**Passage provided:**
-*-

# Do your chi's cry tears?



## Rochelle (Nov 20, 2008)

I took Peek to the flea market today and the older people just love dogs so I popped peek into a man's arms and peek was crying a fountain of tear. Literally dripping on the floor.
My little guy is not the friendliest and will snap at anyone who comes near me but if I quickly toss him in someone's arms, he doesn't bite them. Just glares at them with hate. This time he cried. I'm thinking he thought I was going to leave him with this man and he was so happy when I took him out of the man's arms.
Does anyone else's chi cry a river at certain times?


----------



## Rosiesmum (Oct 14, 2007)

No mine don't. Might your little one have an allergy?

Barbara x


----------



## Jetta (Mar 26, 2009)

Loki's eyes run a bit but from what I've read that's quite common in toy breeds but it's not much. If it really was specific to him being in the mans arms and being upset about it then stopped when he was back with you and happy then I'm not sure what else it could be, an alergy wouldn't be as on/off as that.

I have never heard of a dog crying before though or any other animal for that matter.

Be interesting to see if anyone else has heard of this though.

-*-

**The data:**
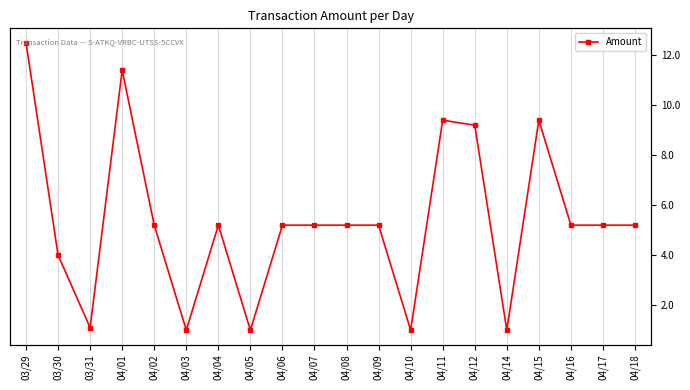

The chart shows a value of 3.6 at 04/12. True or false?

False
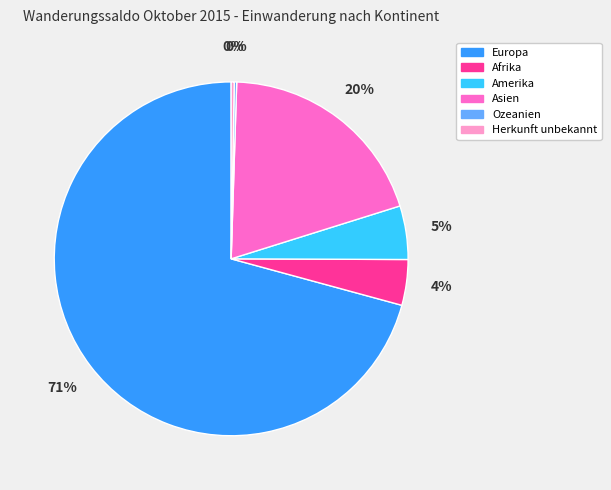

To the nearest percent, what is the difference between the largest and smallest slice percentages?

71%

-*-

**Exercise:**
In the forum thread about chihuahuas crying tears, what did Rosiesmum suggest might be behind Peek's tears?

**Solution:**
An allergy.